Jankowicz’s praise of Steele is just one more instance of her support for actual disinformation when it fits her agenda. She wants to police Twitter memes, but is totally cool with lies fabricated by a Democrat presidential candidate’s campaign to take down her opponent and choke his presidency.
6. When She Called Insulting Kamala Harris a Threat to Democracy
“I wrote about the online gendered abuse I experienced, and the attacks we tracked against
@KamalaHarris, @AOC, @IlhanMN, & more,” Jankowicz wrote on Twitter, referring to an article she wrote for Wired. “Platforms and governments aren’t doing enough. It’s time to act. Our national security and democracy are at stake.”
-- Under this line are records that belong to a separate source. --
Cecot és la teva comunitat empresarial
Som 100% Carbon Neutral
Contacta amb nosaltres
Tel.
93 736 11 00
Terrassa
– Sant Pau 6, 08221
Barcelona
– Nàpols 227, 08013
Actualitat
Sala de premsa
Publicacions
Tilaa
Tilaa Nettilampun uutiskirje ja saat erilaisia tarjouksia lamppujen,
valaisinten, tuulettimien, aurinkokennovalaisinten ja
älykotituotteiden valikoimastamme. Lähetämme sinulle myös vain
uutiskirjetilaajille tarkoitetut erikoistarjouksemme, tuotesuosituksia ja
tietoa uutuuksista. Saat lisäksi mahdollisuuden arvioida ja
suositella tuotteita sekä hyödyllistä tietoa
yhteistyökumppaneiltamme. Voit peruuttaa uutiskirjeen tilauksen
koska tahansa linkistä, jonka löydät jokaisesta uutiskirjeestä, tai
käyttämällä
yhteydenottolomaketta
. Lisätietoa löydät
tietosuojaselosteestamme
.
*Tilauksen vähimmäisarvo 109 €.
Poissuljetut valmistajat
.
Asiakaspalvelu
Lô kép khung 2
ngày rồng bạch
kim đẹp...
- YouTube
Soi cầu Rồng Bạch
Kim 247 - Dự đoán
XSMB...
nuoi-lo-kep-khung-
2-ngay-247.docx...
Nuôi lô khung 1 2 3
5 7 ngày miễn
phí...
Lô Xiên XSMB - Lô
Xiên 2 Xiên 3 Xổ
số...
It’s certainly unpleasant when cowardly people choose to tear down others for no good reason from behind a computer screen. But you don’t have to defend any actually malicious comments about Democrats like Kamala Harris to remember that the same media types whining now have hurled countless and inexcusable slander at Republican women like Sarah Palin without batting an eye. Double standard aside, online insults are hardly the biggest national security threat to America today.
By no means is Jankowicz’s disturbing history alone what makes the “disinformation board” so foreboding. It’s not unlikely Biden will yank her name from the ring once her radicalism becomes more widely known, or in an attempt to tamp down criticism of the new unit.
But with or without her, the proposed agency is just as dystopian as it sounds — and any Americans who value the First Amendment should speak out against it while they still can.